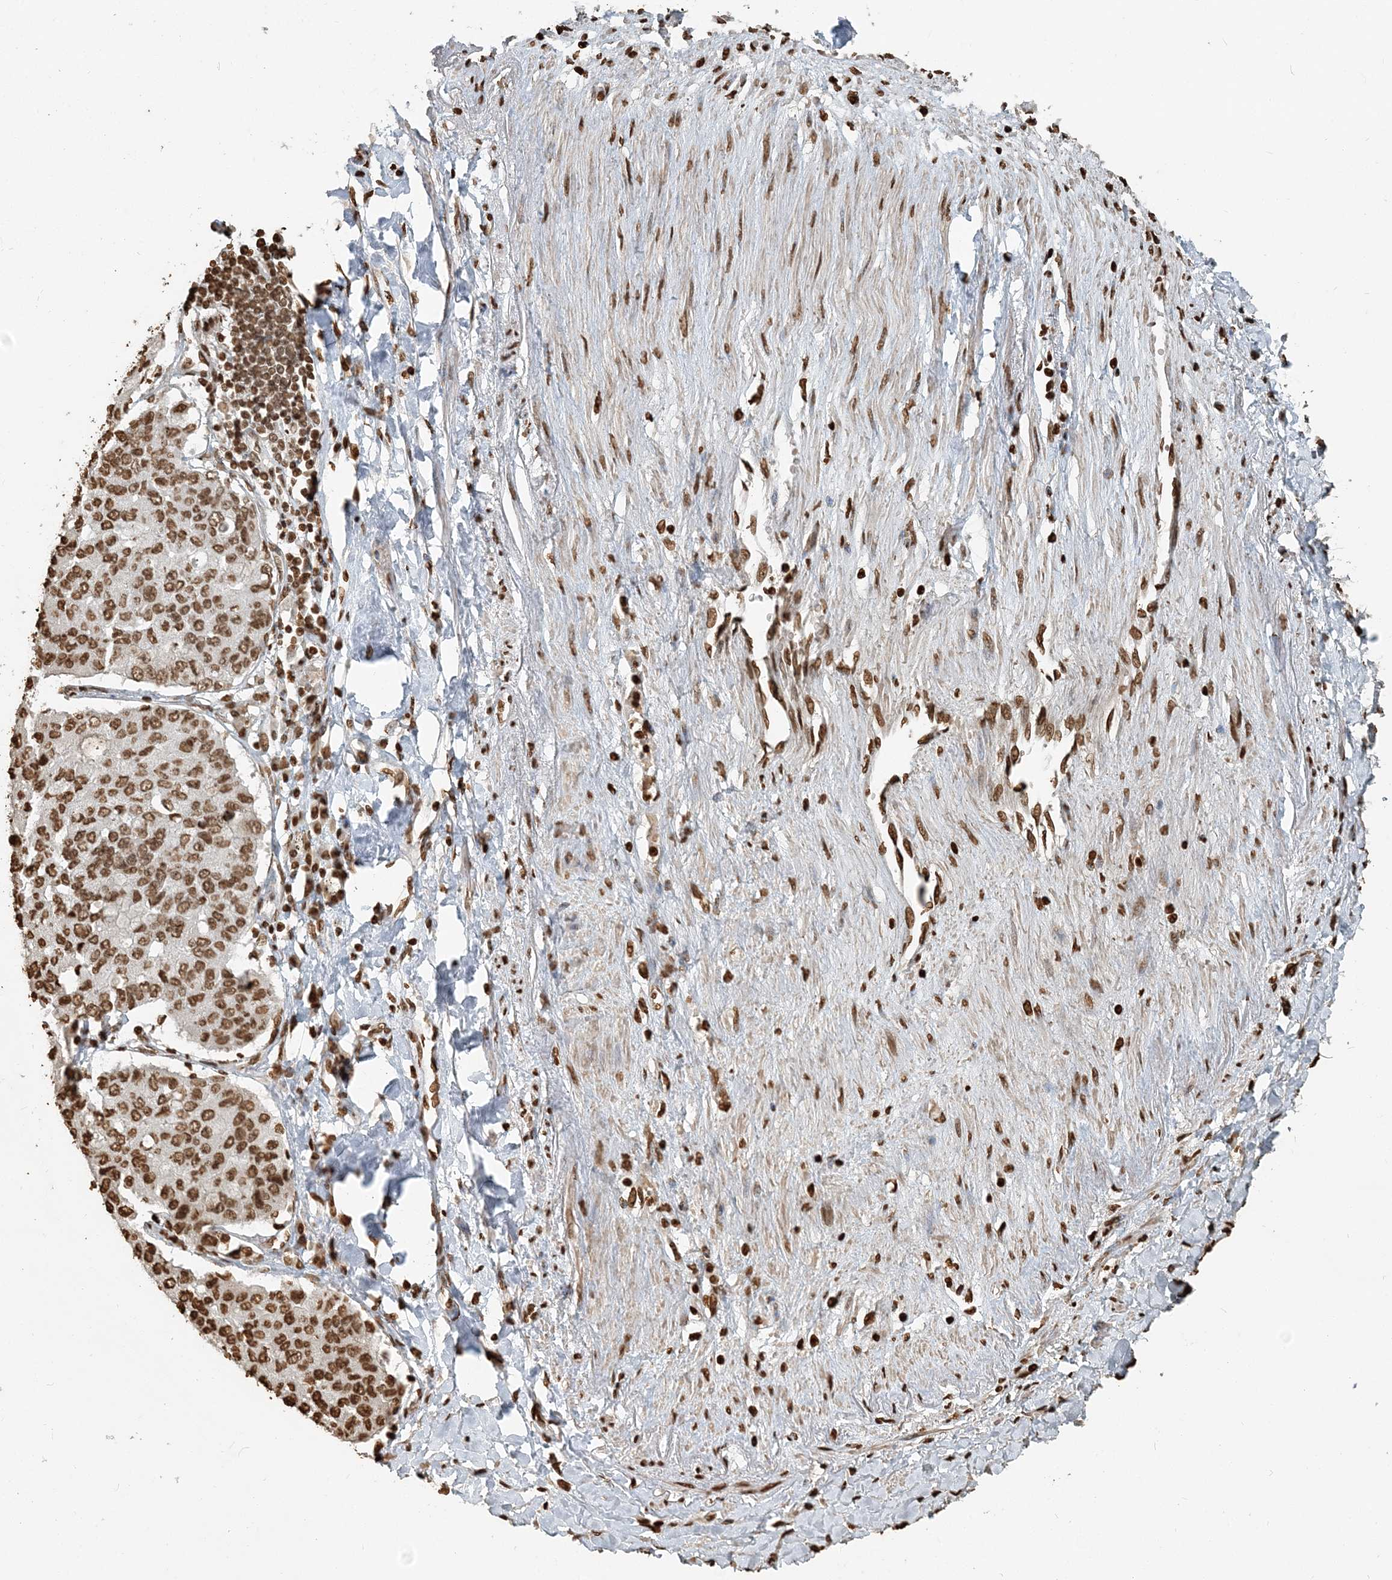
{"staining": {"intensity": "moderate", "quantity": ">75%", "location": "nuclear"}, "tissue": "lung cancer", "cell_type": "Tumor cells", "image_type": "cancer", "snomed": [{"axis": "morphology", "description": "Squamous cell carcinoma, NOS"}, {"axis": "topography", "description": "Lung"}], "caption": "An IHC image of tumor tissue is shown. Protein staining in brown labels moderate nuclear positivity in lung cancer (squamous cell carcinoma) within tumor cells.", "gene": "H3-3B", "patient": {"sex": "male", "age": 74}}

* * *

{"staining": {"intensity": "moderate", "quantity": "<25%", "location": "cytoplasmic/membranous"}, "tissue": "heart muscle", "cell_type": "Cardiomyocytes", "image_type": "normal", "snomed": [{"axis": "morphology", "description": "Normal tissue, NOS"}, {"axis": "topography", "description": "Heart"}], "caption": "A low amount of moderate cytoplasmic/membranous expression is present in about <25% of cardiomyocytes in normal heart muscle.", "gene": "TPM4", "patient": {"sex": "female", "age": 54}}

--

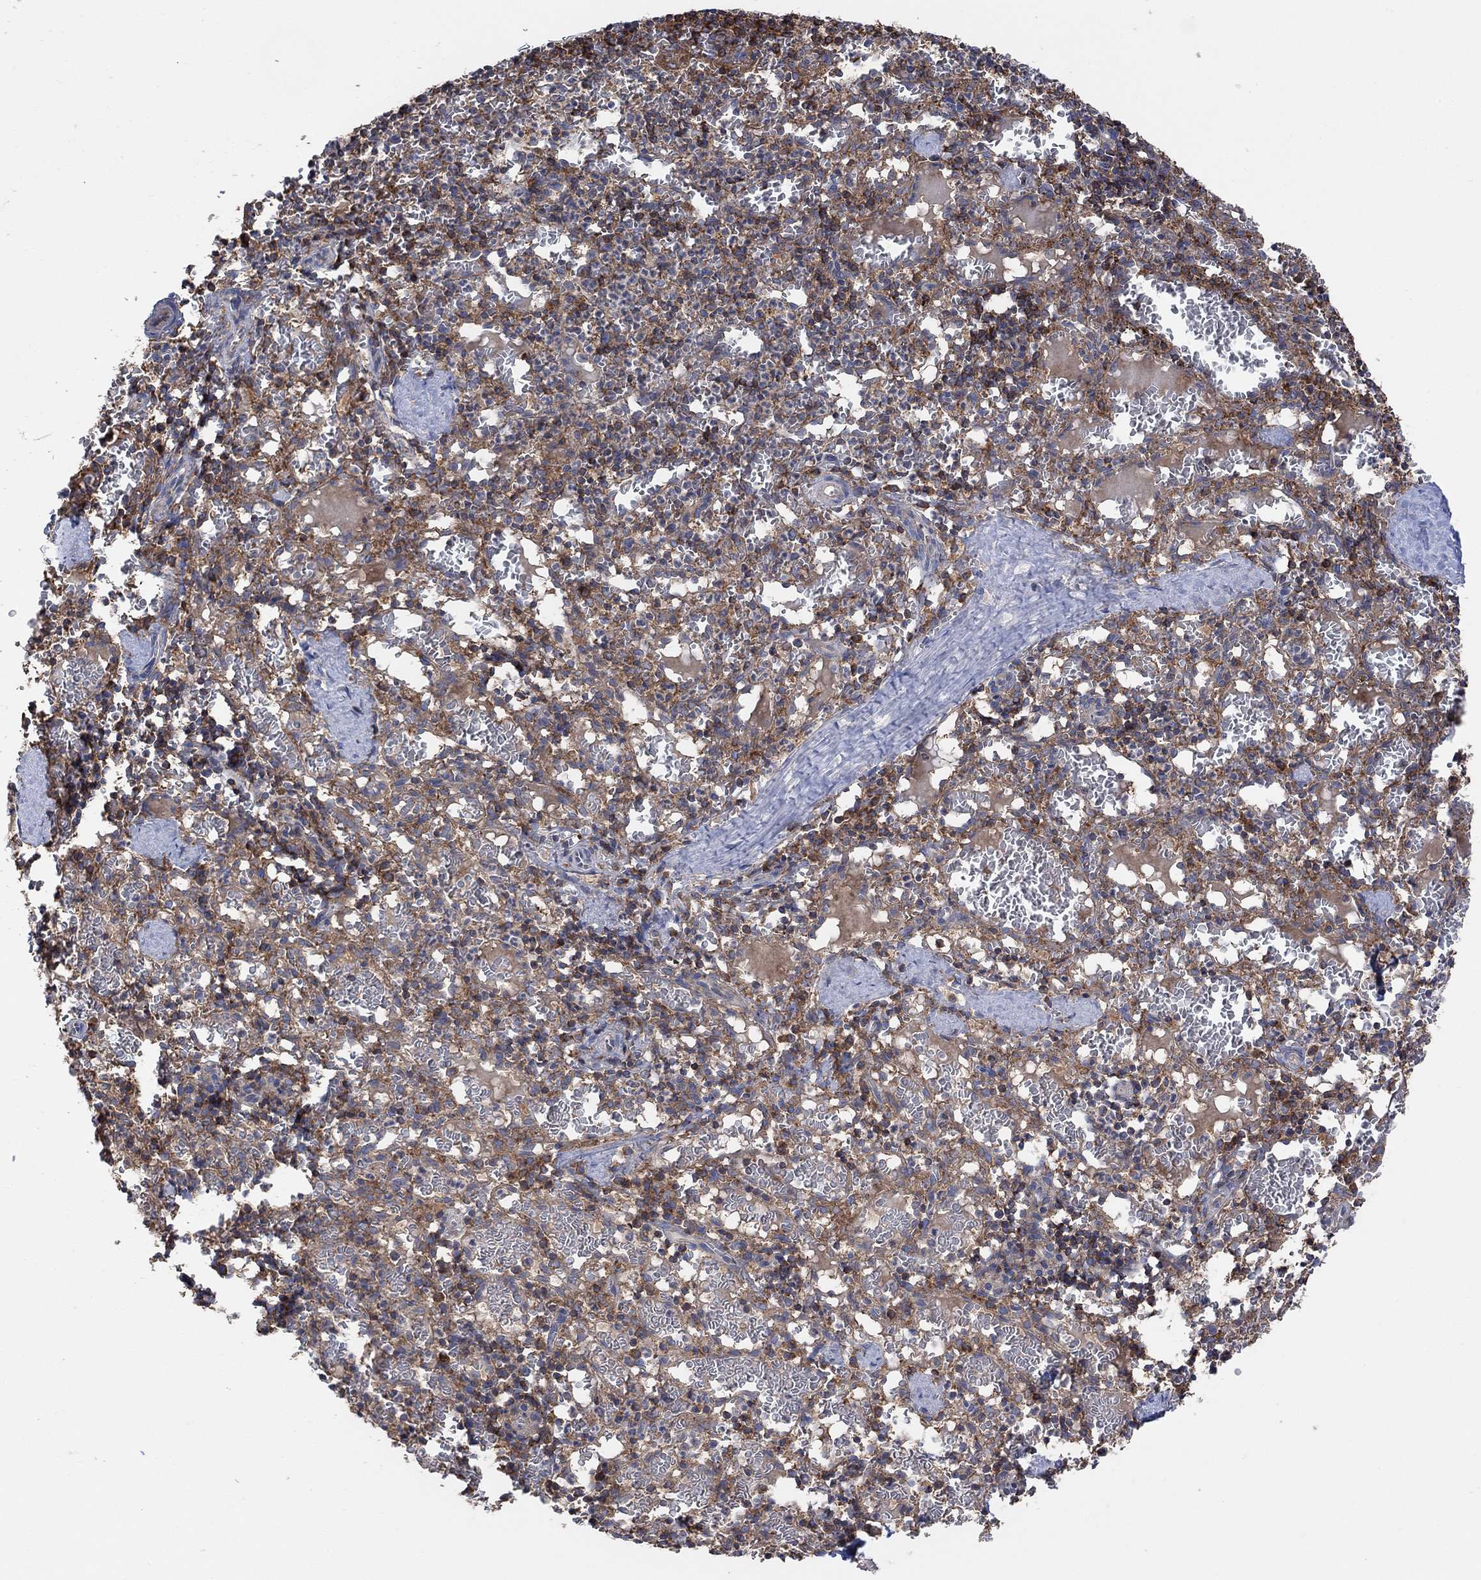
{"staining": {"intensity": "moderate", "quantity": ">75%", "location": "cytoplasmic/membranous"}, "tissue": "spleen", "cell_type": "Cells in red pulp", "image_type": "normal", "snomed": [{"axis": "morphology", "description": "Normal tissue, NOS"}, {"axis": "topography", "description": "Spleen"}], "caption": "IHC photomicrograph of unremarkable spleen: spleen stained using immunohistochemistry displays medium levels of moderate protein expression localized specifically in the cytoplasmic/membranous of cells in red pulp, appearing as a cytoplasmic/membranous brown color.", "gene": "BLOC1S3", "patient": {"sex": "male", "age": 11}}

> **ACTION ITEM**: Only lines with the word "brown" are wanted, so copy each one from the records.

> **SOLUTION TO THIS EXERCISE**:
{"staining": {"intensity": "moderate", "quantity": ">75%", "location": "nuclear"}, "tissue": "lung cancer", "cell_type": "Tumor cells", "image_type": "cancer", "snomed": [{"axis": "morphology", "description": "Squamous cell carcinoma, NOS"}, {"axis": "topography", "description": "Lung"}], "caption": "An IHC image of tumor tissue is shown. Protein staining in brown labels moderate nuclear positivity in lung cancer (squamous cell carcinoma) within tumor cells.", "gene": "H3-3B", "patient": {"sex": "male", "age": 74}}
{"staining": {"intensity": "moderate", "quantity": ">75%", "location": "cytoplasmic/membranous"}, "tissue": "spleen", "cell_type": "Cells in red pulp", "image_type": "normal", "snomed": [{"axis": "morphology", "description": "Normal tissue, NOS"}, {"axis": "topography", "description": "Spleen"}], "caption": "IHC photomicrograph of unremarkable spleen: spleen stained using immunohistochemistry displays medium levels of moderate protein expression localized specifically in the cytoplasmic/membranous of cells in red pulp, appearing as a cytoplasmic/membranous brown color.", "gene": "BLOC1S3", "patient": {"sex": "male", "age": 11}}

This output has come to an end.